▸ SOURCE EXTRACT:
You are logical, but the point that I was making is that you are only looking at google. Google's service is a human interface requiring a human at the other end of the computer. Most of the internet does not require a human at the other end most of it is still machine to machine transactions. There are a significant number of machines in a closet down the hall that don't search google.

So what you said is a fair conclusion for "humans searching the internet". But these "consumers" still represent a small portion of the computers connected to the internet. So I would argue that the true number machines is actually smaller than 4%.
 
Of course, given the vastly superior intelligence, knowledge, and wisdom of the typical Mac user versus the typical PC user, you'd expect fewer trips to Google by Mac users. The 4% that used it were likely switchers who hadn't yet attained enlightenment.

</strong ;) >
 
montecristo said:
By the way, I think there are over 200 million google searches per day. I don't know how may of the 100 million US households have computers, or how many computers in the US are wired to the net.
According to Slashdot 75% of the US now has access to the internet.

So yeah 75% of 100 Million is how many... ;)



Isn't yahoo google powered?
 
msconvert said:
This by no means is an indication of market percent or even internet use.

True... But at the same time, market share only means something if you deal with that specific market. If only 3 out of 100 computers were Macs, but google.com was visited 80% of the time by Macs (meaning PCs just did not use it), the Mac would be very important to them.

On my own servers (atthefaire.com renaissance site, for example), Macs are very low percentage-wise in overall visitors but because the PC market is so fragmented between OSes and browser versions and such, I find that Mac OS X Safari users are actually visiting more than, say, Windows NT 4.x IE -- when counted as an individual group.

▸ EXTRACTED RECORDS:

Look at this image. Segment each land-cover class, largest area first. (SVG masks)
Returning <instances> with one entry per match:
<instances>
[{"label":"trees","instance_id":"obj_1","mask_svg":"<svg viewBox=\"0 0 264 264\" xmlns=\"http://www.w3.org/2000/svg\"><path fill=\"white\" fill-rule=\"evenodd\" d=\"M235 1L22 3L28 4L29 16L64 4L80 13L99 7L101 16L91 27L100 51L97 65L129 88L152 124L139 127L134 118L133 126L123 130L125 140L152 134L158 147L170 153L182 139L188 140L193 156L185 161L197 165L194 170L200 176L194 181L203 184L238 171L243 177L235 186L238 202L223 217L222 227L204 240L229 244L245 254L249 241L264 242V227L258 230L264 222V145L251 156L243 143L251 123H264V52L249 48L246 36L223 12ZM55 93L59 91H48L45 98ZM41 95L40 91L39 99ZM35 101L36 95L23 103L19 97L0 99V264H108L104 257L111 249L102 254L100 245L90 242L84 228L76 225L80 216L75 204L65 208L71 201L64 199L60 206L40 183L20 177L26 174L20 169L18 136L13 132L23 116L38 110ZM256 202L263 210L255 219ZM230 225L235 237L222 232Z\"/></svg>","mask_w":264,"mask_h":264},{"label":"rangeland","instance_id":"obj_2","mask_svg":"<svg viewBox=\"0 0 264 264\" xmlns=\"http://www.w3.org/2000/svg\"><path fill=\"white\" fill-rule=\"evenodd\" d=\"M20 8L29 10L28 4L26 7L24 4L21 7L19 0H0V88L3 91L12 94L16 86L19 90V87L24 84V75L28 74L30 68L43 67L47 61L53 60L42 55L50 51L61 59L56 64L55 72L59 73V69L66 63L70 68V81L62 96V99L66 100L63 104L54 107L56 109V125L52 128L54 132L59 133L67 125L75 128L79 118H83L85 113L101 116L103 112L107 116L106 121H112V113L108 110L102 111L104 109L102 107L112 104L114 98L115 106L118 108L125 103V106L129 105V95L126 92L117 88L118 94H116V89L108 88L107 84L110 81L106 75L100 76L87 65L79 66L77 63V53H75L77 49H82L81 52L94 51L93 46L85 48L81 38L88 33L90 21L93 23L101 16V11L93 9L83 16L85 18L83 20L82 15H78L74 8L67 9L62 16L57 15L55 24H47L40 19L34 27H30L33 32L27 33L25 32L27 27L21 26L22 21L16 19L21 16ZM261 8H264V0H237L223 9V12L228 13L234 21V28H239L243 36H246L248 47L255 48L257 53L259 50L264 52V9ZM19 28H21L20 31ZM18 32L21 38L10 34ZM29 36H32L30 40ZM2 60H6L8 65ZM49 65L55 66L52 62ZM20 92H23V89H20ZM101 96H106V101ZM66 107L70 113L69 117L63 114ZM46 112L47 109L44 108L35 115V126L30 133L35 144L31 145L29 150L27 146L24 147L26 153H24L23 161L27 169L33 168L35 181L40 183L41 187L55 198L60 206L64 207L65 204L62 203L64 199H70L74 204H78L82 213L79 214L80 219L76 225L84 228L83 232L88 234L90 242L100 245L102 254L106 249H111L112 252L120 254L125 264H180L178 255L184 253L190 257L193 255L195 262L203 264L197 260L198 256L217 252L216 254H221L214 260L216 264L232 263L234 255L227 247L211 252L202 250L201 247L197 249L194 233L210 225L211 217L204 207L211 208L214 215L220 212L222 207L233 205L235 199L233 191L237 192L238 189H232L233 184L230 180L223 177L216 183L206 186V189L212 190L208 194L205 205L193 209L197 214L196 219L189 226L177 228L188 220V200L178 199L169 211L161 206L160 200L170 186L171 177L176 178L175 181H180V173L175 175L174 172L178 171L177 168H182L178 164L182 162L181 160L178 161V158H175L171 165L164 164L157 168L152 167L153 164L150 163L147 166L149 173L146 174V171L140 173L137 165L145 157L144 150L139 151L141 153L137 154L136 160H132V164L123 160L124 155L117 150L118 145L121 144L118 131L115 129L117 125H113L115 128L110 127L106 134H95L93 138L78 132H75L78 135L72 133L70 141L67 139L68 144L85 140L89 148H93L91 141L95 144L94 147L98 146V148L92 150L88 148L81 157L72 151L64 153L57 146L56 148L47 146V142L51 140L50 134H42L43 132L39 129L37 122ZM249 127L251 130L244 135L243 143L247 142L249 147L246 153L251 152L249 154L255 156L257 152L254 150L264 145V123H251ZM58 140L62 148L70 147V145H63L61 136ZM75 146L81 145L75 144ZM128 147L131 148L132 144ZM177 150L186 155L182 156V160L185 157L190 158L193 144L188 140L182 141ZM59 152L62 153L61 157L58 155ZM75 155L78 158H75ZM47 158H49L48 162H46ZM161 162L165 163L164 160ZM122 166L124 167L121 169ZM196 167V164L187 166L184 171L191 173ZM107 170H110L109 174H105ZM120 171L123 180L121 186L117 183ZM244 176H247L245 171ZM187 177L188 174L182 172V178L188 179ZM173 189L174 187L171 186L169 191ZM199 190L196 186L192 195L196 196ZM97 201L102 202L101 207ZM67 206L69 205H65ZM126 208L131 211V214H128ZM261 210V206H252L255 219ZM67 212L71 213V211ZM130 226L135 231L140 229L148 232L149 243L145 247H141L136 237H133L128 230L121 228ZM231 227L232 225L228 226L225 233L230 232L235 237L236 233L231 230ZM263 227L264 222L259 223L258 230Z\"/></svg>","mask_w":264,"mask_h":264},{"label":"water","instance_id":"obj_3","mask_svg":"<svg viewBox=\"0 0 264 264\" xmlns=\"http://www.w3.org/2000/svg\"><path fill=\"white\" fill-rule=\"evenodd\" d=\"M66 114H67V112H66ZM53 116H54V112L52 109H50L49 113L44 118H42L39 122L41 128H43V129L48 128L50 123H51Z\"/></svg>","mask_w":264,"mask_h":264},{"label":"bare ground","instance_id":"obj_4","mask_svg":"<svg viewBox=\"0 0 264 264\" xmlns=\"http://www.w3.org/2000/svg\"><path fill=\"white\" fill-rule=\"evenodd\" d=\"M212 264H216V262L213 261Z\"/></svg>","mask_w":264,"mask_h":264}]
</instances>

▸ YOUR TASKS:
• a. In the Mac-and-Google forum thread, rewrite the paragraph beginning "You are logical, but the point" as a shorter paragraph that keeps its main facts.
• b. According to the Mac-and-Google forum thread, what share of the US now has internet access, as reported by Slashdot?
• c. Write the next part of the Mac-and-Google forum thread, continuing after its final paragraph.

▸ ANSWERS GIVEN:
• a. The argument looks only at Google, a service that needs a human at the computer. Most internet traffic, however, is still machine-to-machine, and many machines, such as those in a closet down the hall, never search Google.

• b. 75%.

• c.
This doesn't mean much, of course, since stats can be used and abused at will, but I think it's interesting that there are more Mac users visiting my site than certain types of PC users. Imagine if the stats could detect BRAND of PC? More Apple hardware visiting than Gateway? Who knows.

Neat, though. I never used Google before Safari. I always thought Alta Vista was the best overall search, and Yahoo was best for "good category" searches. But today I use Google and like it better, so I guess it's not the same as IE becoming the #1 browser over Netscape just because it was the deafult since for years IE was awful compared to NS.

Ramble on...
 
MrMacman said:
Isn't yahoo google powered?

It was until a few weeks ago - they swapped over to Inktomi which Yahoo bought, er a while ago... just like they bought Overture, to go after Google's AdWords.
 
bousozoku said:
How many people use Sherlock for searching instead of going to Google?

People actually use Sherlock??? I think I looked at that piece of junk once when I first got my Mac, used it for about 2 minutes before I realized it had nothing I couldn't do faster and easier just using a browser. What a waste of time.
 
dukemeiser said:
I would have thought that Google usage would be way up seeing that Safari has it built in.

My thoughts exactly dukemeiser - if anything the stats should have stayed the same or gone up, not down. Maybe people aren't using the safari feature as much as Apple would have hoped?

-- Andrew.
 
The Cheat said:
People actually use Sherlock??? I think I looked at that piece of junk once when I first got my Mac, used it for about 2 minutes before I realized it had nothing I couldn't do faster and easier just using a browser. What a waste of time.

I use it to find movie times quite often. At that task, it excels. The Yellow Pages aren't too bad, either. Then there's the dictionary....

Obviously, you could do all these things via the web. But, honestly, it's NOT faster and easier than Sherlock.

If enough Mac users use Sherlock, could that possibly skew Google? Doubtful. It probably uses Google underneath for some searches.
 
When would Google separate Safari stats from "other?"

I wonder what percentage of users would be necessary for Google to consider breaking out the Safari stats from "other." Knowing that we could at least bracket the number of Mac users going to Google because it's on the toolbar. It's too bad there's no detailed stats page.